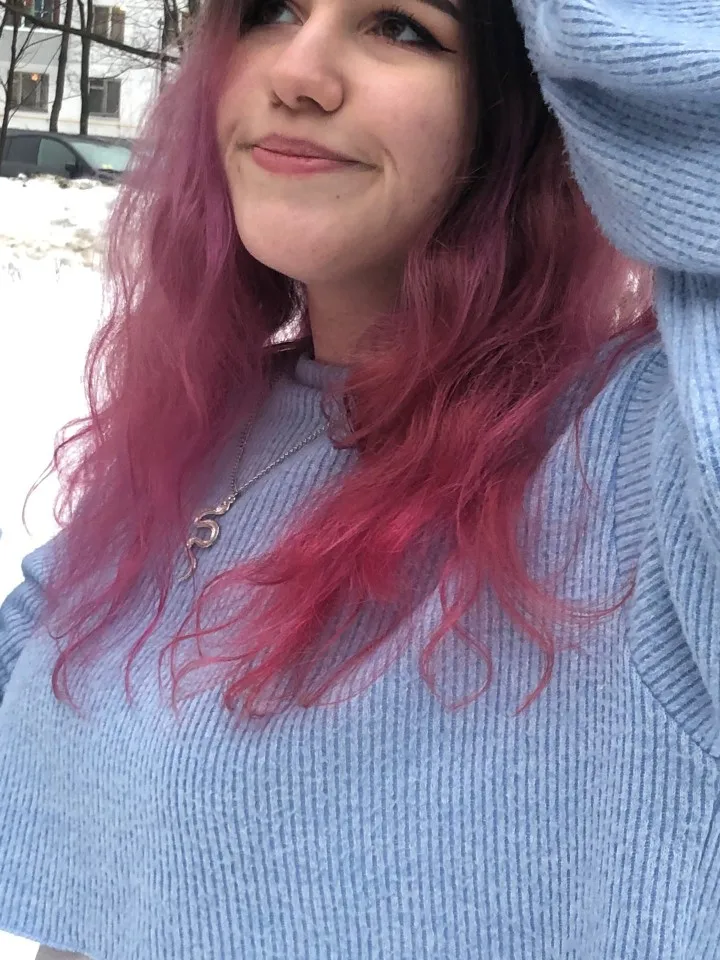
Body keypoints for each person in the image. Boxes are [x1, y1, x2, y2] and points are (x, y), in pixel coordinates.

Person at [0, 0, 718, 957]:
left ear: (527, 106)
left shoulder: (639, 460)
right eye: (270, 12)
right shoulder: (210, 429)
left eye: (399, 27)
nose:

*PROBLEM STATEMENT*. A faithful copy of all the records is required, with the pictures left out.

*ANSWER*.
Body keypoints for each person in the image. Boxes are [x1, y1, x2, y2] and points are (x, y), in pixel coordinates.

Person at [0, 0, 718, 957]:
left ear: (527, 106)
left shoulder: (639, 460)
right eye: (270, 12)
right shoulder: (210, 429)
left eye: (399, 27)
nose:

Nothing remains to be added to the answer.